- Work item
Report back every line in the data that includes the string "motricité".

- Stored data entries
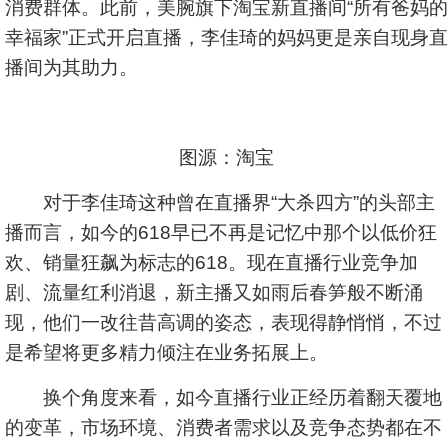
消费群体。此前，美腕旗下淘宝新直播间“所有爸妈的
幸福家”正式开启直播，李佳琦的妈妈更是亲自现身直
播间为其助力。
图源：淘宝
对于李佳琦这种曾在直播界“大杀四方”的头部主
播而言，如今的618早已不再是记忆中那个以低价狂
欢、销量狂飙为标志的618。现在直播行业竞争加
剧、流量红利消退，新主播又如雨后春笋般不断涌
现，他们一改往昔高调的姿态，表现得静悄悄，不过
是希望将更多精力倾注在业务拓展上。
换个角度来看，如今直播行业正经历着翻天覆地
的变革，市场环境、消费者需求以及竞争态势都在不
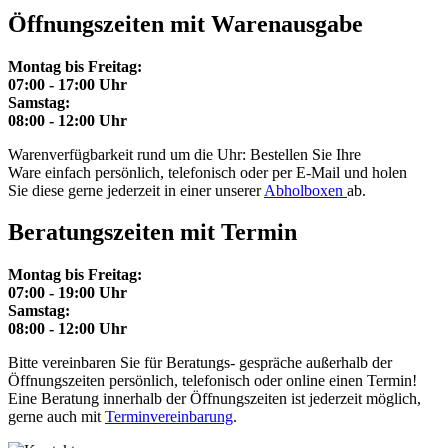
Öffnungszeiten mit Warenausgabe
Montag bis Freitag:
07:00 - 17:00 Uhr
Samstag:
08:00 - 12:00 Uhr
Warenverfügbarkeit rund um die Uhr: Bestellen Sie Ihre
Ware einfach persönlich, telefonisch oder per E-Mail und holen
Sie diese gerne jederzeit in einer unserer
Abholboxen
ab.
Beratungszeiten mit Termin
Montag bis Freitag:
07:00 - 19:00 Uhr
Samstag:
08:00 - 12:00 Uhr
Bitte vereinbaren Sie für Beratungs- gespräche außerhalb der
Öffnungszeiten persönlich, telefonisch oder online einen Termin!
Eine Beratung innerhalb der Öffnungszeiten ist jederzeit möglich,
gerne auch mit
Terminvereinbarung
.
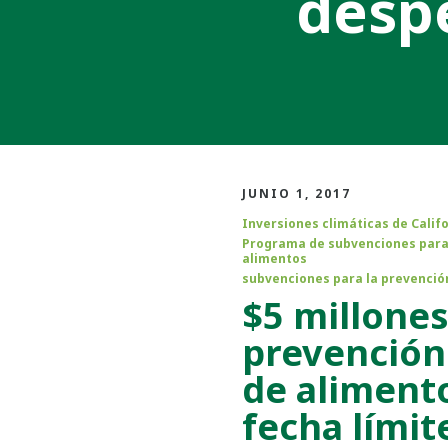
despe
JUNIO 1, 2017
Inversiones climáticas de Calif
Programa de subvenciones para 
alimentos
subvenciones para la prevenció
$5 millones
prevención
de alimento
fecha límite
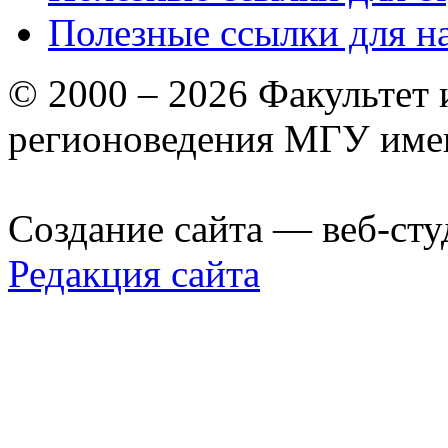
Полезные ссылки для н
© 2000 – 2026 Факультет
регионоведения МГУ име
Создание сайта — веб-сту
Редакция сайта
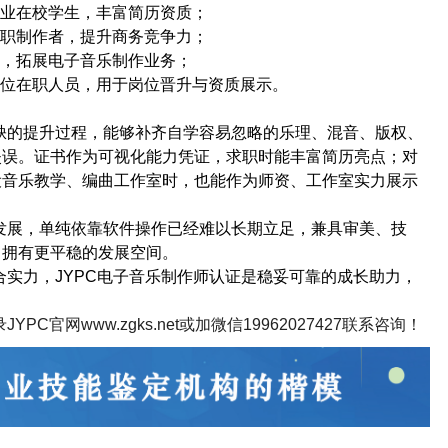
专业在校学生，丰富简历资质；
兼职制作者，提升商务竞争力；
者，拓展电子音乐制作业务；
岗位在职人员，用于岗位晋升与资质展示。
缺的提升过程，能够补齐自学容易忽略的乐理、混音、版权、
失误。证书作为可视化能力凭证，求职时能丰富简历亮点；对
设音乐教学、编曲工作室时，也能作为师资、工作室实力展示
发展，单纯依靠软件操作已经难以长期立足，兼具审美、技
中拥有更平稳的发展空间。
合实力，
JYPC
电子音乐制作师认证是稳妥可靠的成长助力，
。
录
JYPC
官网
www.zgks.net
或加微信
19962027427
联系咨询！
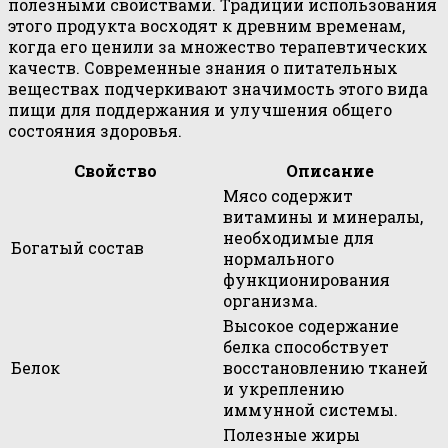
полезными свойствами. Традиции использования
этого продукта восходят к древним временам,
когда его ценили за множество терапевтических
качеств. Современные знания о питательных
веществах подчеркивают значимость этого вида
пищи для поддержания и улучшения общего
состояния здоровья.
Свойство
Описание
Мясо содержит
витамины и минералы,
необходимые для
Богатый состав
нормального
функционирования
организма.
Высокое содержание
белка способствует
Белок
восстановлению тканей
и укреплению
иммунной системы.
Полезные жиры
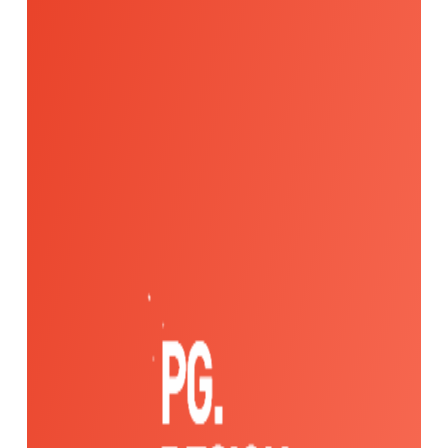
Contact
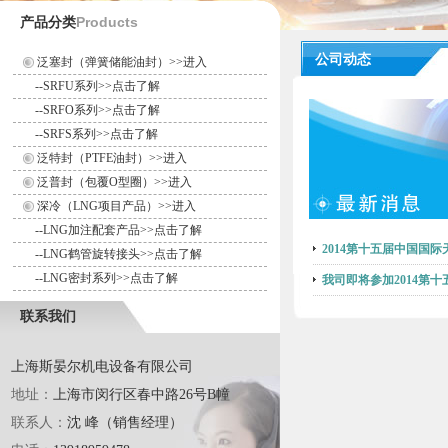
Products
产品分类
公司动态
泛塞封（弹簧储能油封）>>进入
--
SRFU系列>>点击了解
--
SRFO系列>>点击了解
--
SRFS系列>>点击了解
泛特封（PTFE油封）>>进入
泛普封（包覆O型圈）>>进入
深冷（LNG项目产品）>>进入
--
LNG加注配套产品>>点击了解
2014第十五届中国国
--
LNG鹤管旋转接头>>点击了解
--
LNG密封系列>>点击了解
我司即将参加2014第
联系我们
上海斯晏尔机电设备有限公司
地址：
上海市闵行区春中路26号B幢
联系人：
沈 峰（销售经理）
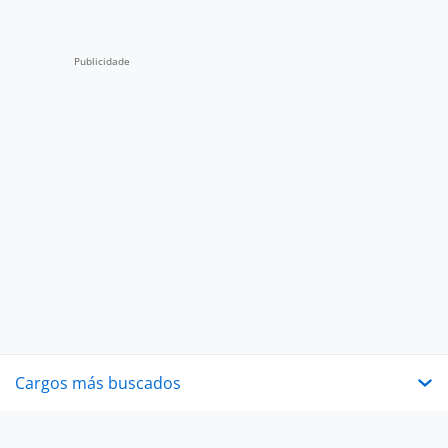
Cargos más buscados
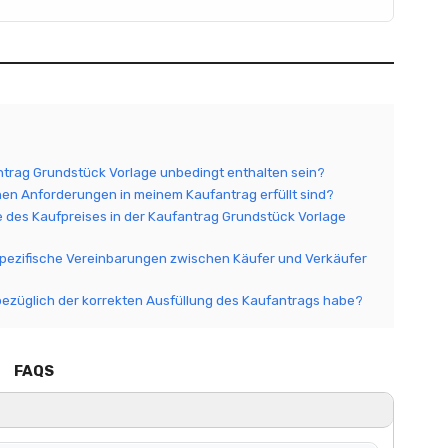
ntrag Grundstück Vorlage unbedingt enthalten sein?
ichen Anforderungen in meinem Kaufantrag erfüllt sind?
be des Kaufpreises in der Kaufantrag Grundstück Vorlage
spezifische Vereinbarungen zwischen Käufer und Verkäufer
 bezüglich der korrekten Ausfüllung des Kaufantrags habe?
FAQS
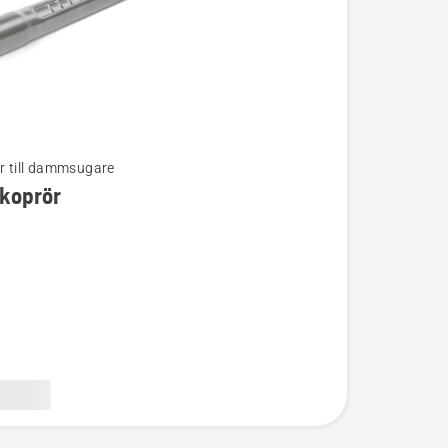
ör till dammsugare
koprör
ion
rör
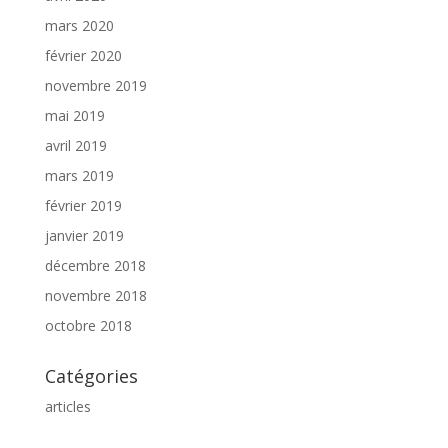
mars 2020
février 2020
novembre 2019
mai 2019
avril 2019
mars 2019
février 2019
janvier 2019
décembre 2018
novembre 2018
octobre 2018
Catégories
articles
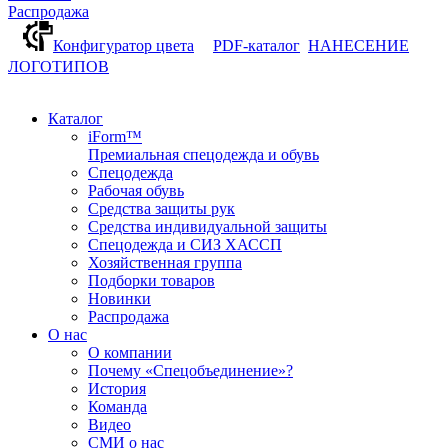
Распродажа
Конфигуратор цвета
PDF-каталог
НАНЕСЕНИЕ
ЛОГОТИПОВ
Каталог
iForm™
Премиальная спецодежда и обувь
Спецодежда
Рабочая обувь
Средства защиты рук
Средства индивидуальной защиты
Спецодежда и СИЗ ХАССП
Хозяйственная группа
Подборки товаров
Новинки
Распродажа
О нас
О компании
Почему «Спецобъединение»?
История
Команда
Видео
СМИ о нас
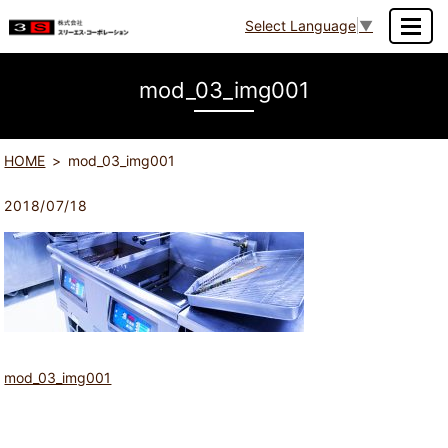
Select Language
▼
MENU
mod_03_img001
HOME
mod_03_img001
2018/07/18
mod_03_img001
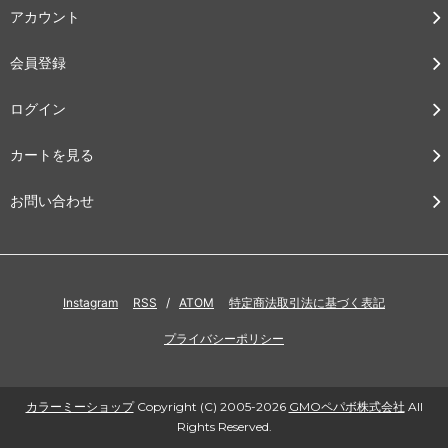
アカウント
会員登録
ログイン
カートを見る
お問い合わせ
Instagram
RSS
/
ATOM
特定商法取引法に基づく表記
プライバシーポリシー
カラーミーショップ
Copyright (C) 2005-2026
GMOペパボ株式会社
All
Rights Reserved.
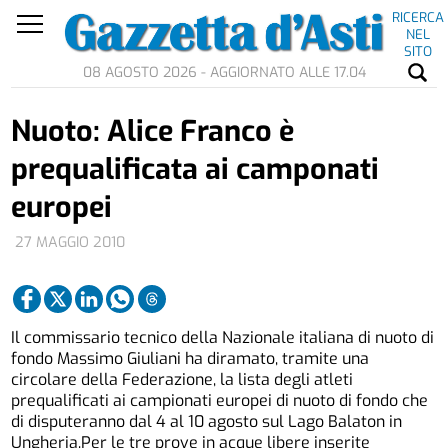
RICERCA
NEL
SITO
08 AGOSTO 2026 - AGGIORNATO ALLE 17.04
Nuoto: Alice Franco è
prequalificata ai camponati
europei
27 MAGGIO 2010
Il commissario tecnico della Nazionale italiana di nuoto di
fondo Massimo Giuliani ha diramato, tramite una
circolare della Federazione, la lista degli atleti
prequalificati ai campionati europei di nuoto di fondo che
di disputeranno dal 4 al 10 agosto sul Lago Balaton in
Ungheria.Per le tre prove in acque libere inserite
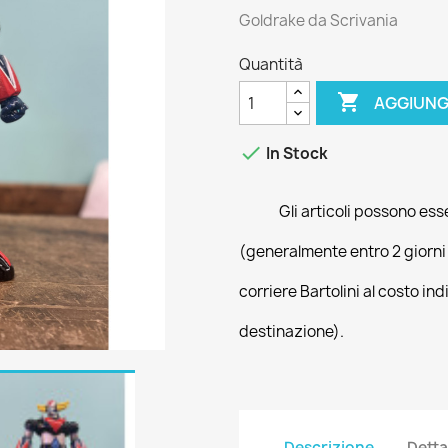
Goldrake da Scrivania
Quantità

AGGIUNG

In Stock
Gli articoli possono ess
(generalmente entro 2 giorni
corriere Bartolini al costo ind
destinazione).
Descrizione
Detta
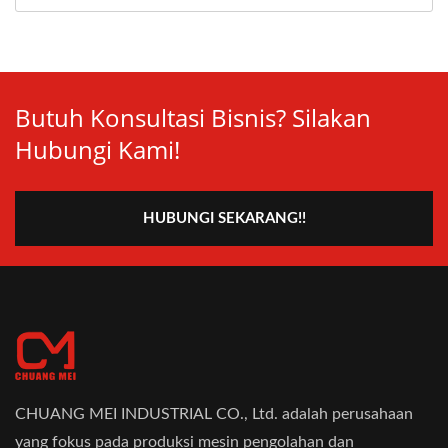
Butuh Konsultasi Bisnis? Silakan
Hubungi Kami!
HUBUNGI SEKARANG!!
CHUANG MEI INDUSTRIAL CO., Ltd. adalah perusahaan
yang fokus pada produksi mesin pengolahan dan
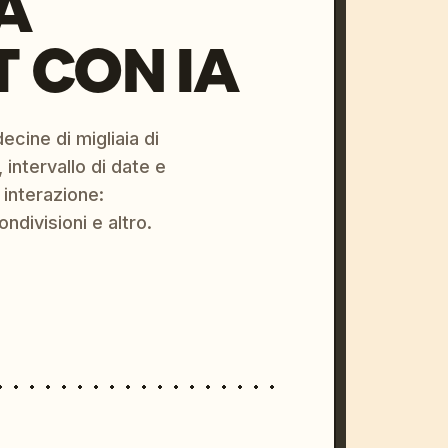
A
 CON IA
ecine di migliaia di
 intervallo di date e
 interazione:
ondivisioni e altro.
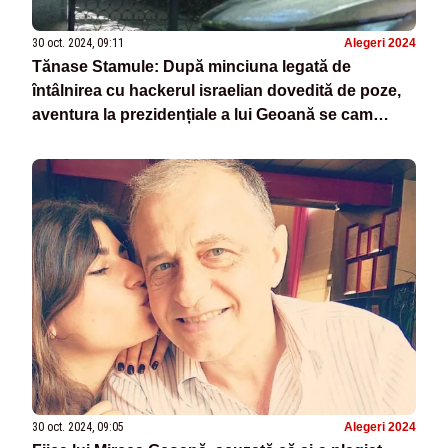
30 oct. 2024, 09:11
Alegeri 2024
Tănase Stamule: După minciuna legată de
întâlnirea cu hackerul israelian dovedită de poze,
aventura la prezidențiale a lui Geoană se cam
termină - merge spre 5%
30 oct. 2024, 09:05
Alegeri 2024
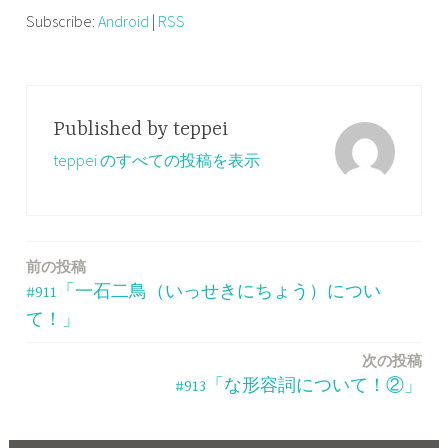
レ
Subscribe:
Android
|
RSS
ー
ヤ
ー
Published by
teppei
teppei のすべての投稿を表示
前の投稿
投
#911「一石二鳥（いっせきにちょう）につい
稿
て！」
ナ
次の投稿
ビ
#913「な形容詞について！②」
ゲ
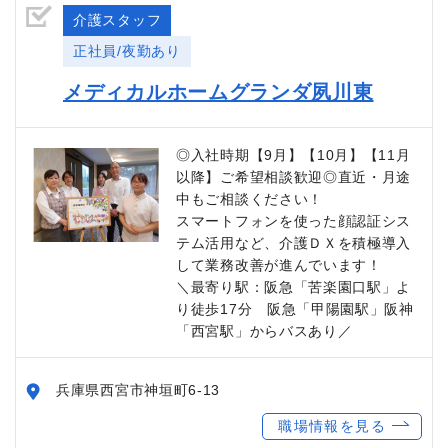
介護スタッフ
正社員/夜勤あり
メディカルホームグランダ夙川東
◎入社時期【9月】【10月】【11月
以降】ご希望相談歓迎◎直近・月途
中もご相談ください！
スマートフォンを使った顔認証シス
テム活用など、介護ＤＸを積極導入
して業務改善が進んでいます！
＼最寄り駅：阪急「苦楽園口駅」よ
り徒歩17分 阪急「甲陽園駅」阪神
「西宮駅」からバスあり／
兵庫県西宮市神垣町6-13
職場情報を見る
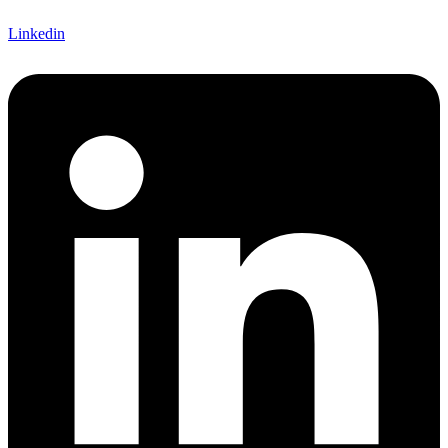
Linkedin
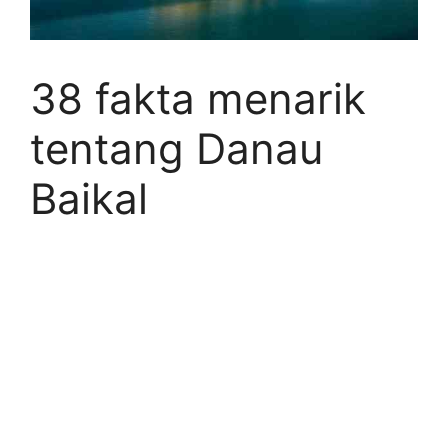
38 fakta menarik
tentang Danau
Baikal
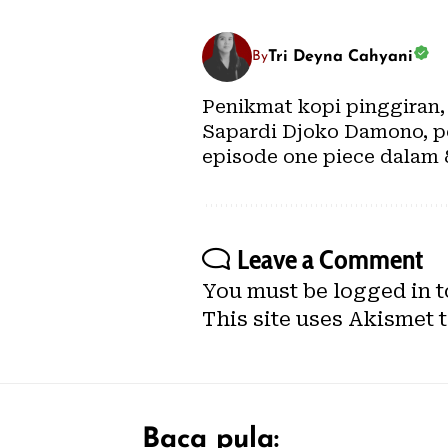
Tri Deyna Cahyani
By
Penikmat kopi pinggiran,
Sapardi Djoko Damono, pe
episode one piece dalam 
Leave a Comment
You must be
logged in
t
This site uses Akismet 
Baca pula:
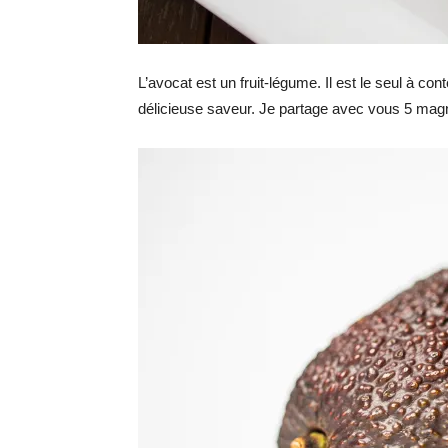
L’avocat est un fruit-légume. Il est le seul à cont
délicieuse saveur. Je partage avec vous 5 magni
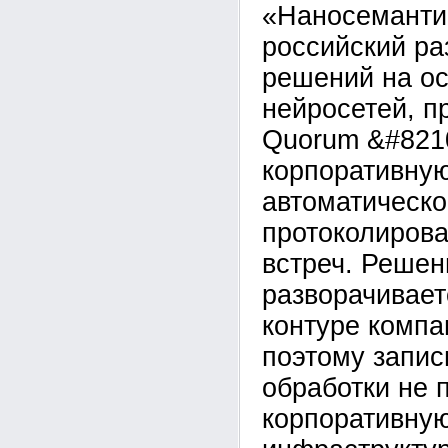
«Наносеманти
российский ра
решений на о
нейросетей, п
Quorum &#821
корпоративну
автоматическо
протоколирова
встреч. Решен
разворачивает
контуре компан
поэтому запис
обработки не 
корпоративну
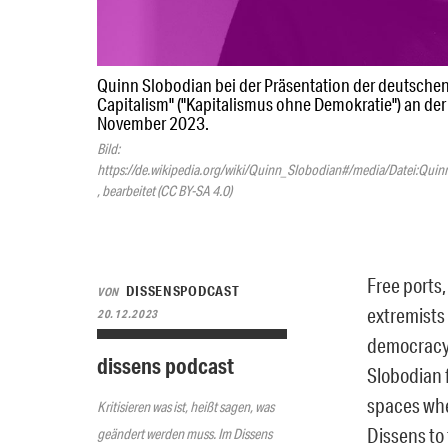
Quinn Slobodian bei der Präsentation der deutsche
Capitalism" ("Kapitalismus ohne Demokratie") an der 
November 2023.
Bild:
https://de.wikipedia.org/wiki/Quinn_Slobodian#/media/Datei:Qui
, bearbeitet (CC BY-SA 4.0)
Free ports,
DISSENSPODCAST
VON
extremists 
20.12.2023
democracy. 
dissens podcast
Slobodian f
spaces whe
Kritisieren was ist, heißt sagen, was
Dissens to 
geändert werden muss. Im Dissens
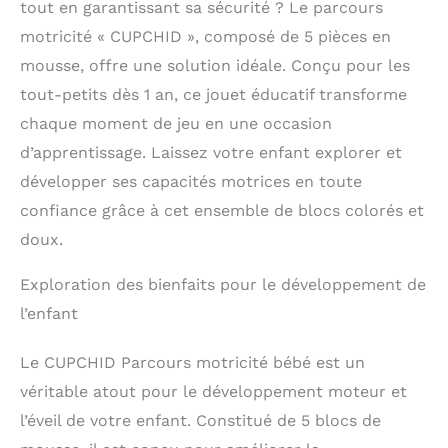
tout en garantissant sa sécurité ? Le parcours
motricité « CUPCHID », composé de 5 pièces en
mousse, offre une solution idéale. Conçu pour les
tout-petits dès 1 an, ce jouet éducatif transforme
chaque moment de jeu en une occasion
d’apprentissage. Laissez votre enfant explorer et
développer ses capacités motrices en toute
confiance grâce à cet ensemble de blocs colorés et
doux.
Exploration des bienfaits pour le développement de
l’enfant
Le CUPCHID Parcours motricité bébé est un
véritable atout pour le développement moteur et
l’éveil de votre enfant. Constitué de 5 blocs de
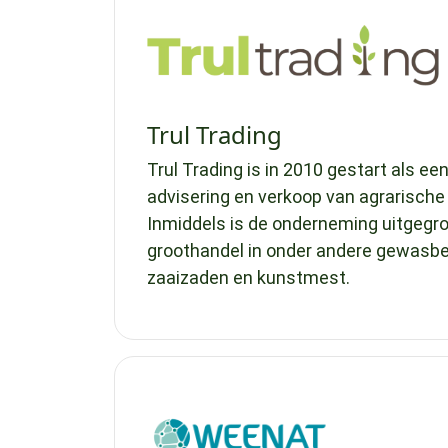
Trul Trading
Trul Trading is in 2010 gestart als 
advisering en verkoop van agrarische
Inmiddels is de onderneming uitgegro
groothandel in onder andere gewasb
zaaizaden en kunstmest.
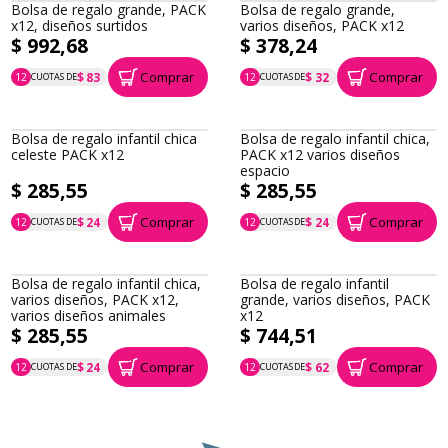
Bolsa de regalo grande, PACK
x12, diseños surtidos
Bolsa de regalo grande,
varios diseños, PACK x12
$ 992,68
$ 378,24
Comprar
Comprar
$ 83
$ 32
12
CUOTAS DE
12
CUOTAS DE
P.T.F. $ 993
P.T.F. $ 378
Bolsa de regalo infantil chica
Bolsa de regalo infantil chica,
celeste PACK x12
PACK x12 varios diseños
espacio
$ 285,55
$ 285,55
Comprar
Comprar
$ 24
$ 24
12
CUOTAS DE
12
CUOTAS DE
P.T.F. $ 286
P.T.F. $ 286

- Answer area
motricité « CUPCHID », composé de 5 pièces en
Le CUPCHID Parcours motricité bébé est un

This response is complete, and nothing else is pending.